### Prompt
Your task is to restate exactly the lines from the one holding "part: (1053, 1327) -> (826, 1110), moved" to the end of the entries below, inclusive.
== Segment start ==
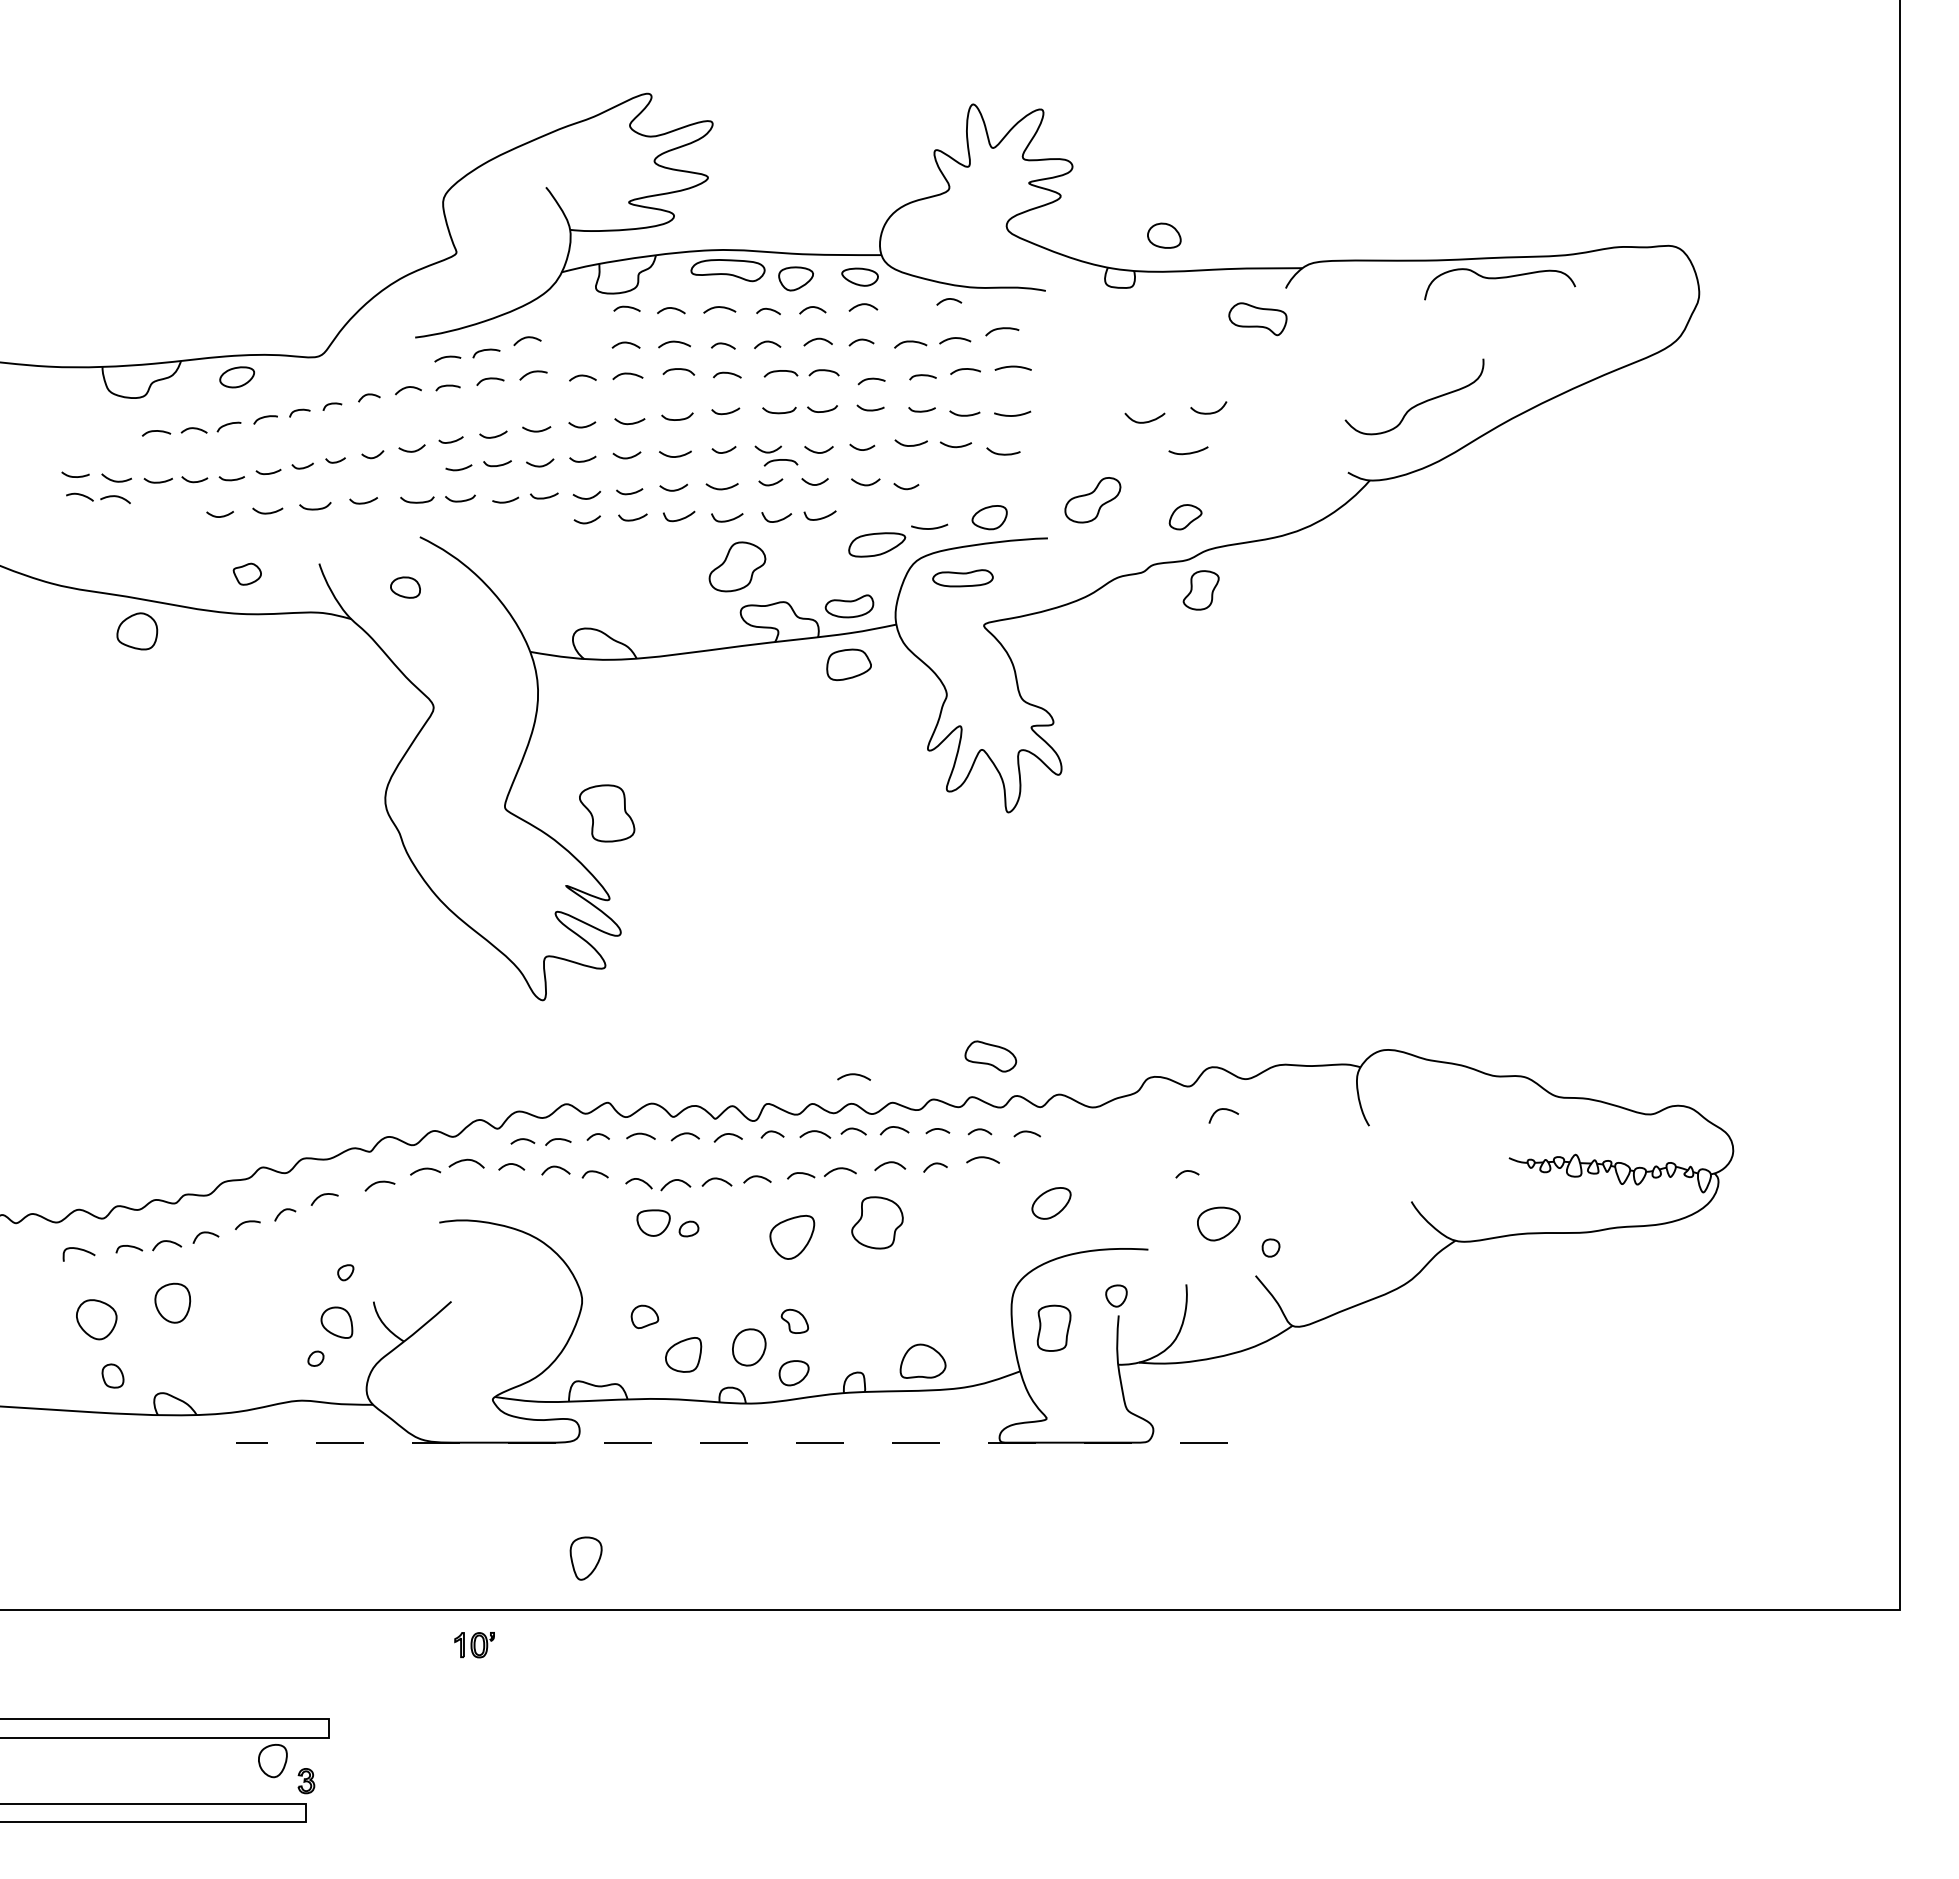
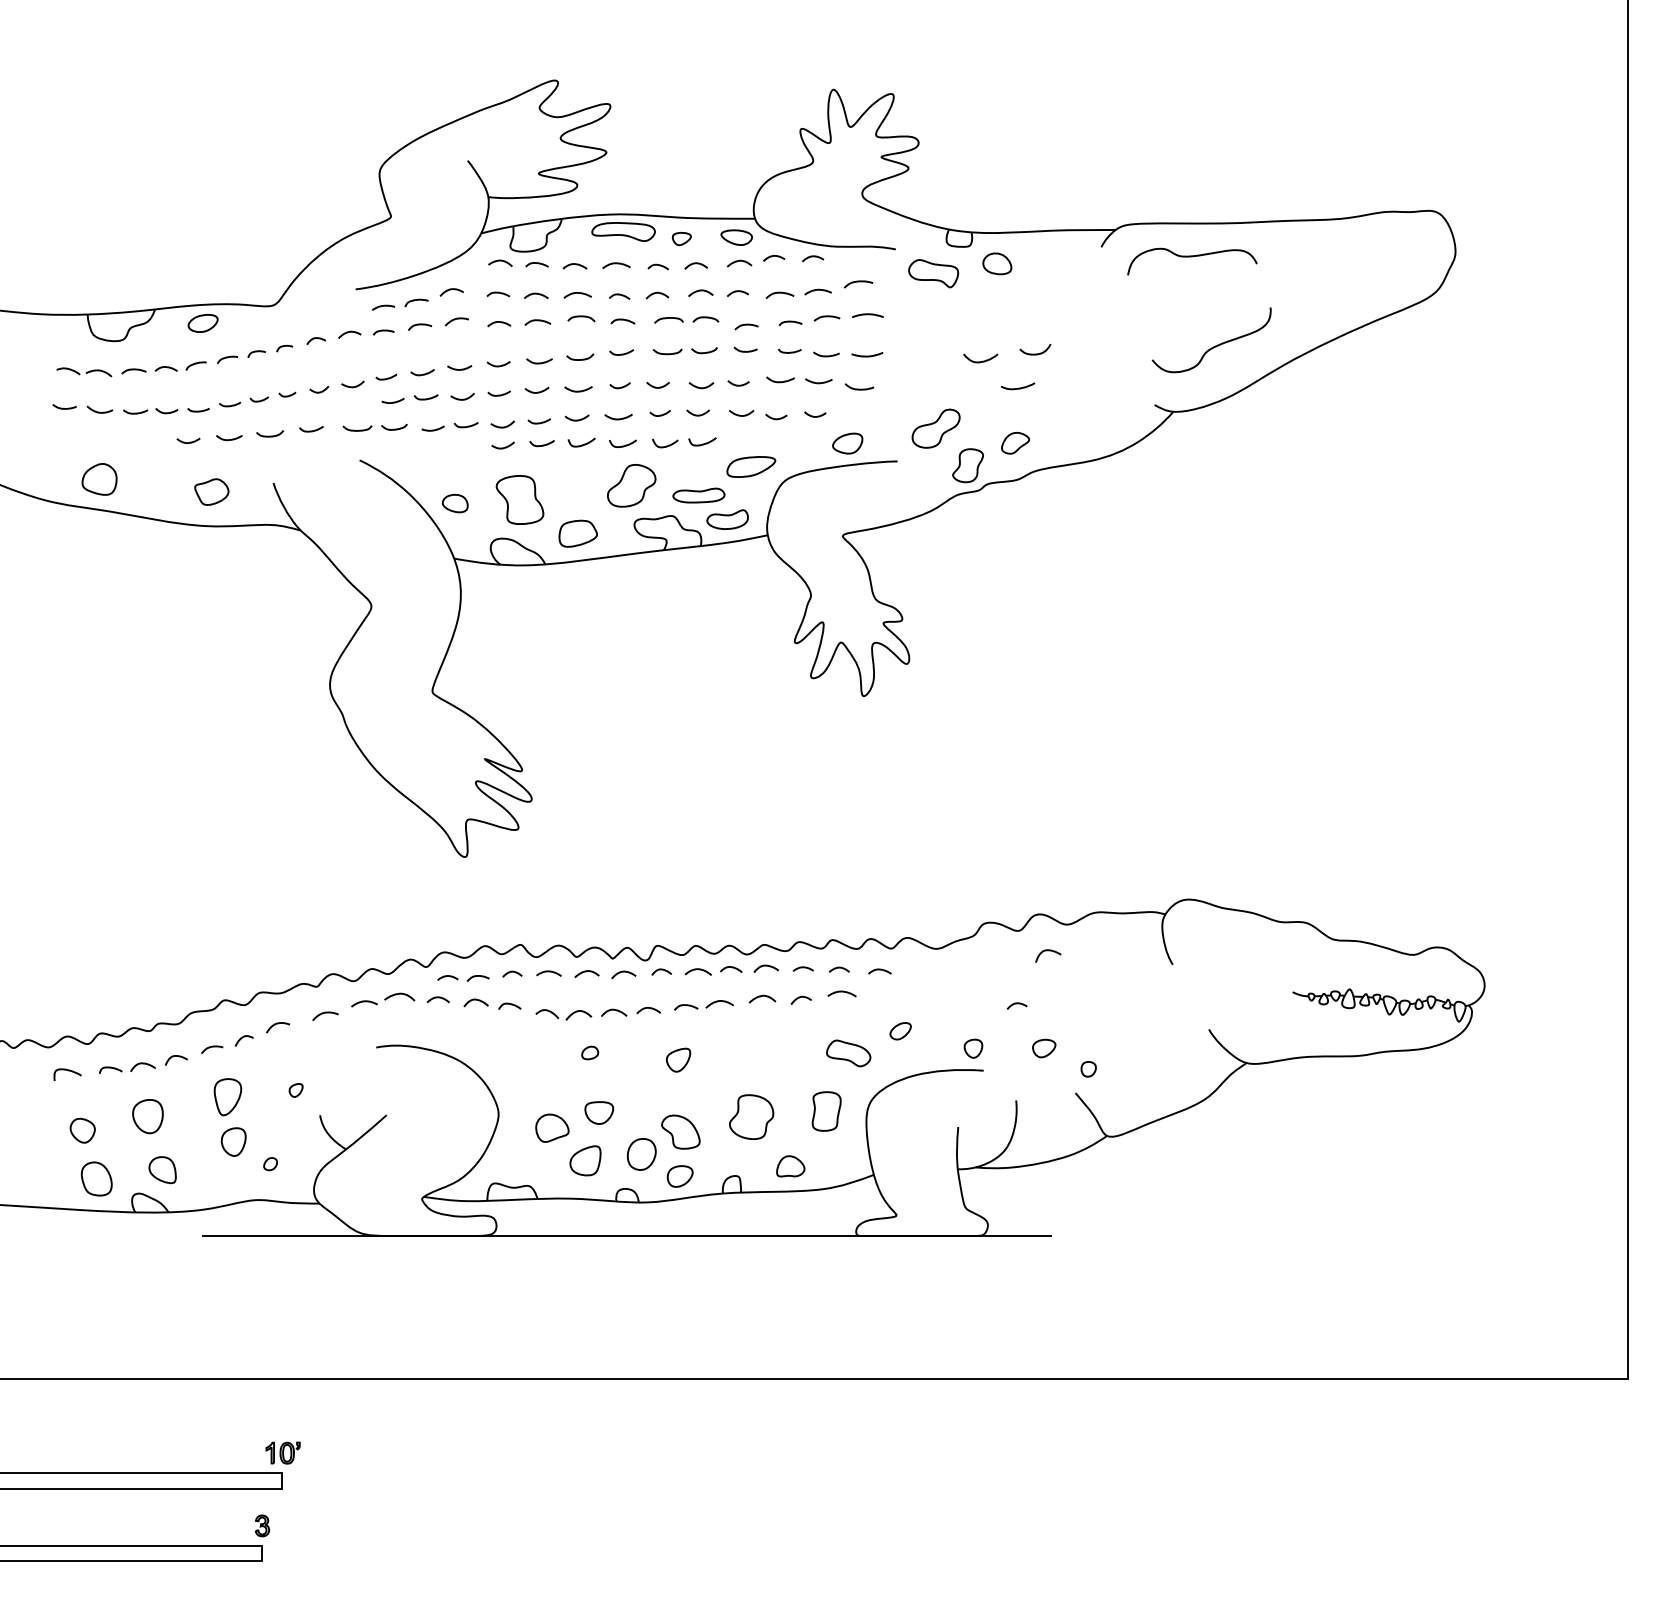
part: (1164, 235) -> (997, 263), moved
part: (795, 278) -> (681, 238), size x0.62
curve: (1496, 279) -> (1189, 257), moved
curve: (903, 299) -> (773, 256), added
curve: (586, 305) -> (502, 261), added
part: (1257, 319) -> (933, 273), moved
curve: (581, 342) -> (498, 293), added
curve: (780, 460) -> (668, 394), removed
curve: (951, 485) -> (815, 416), added
part: (98, 498) -> (84, 372), moved
curve: (929, 528) -> (796, 452), removed
part: (247, 574) -> (211, 492), size x1.43
part: (962, 578) -> (698, 495), moved
part: (405, 587) -> (455, 503), moved
part: (1200, 590) -> (967, 465), moved
part: (137, 631) -> (99, 479), moved
part: (848, 664) -> (577, 533), moved
part: (607, 813) -> (520, 500), moved
part: (990, 1056) -> (848, 1053), moved
curve: (853, 1075) -> (731, 921), removed
part: (1051, 1203) -> (900, 1031), size x0.62
part: (653, 1222) -> (599, 1112), moved
part: (877, 1222) -> (751, 1116), moved
part: (1219, 1223) -> (1044, 1048), size x0.62
part: (791, 1237) -> (677, 1060), size x0.62
part: (1116, 1295) -> (973, 1048), moved
part: (644, 1316) -> (552, 1127), size x1.43
part: (96, 1319) -> (82, 1130), size x0.71
part: (794, 1321) -> (680, 1132), size x1.67
part: (336, 1322) -> (162, 1169), moved
part: (1053, 1327) -> (826, 1110), moved
part: (923, 1361) -> (791, 1166), size x0.71
part: (112, 1375) -> (96, 1178), size x1.67
line: (732, 1442) -> (627, 1235), dashed -> solid
part: (585, 1558) -> (227, 1097), moved
part: (474, 1645) -> (283, 1453), moved
part: (272, 1761) -> (233, 1142), moved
== Segment end ==
### Answer to this problem
part: (1053, 1327) -> (826, 1110), moved
part: (923, 1361) -> (791, 1166), size x0.71
part: (112, 1375) -> (96, 1178), size x1.67
line: (732, 1442) -> (627, 1235), dashed -> solid
part: (585, 1558) -> (227, 1097), moved
part: (474, 1645) -> (283, 1453), moved
part: (272, 1761) -> (233, 1142), moved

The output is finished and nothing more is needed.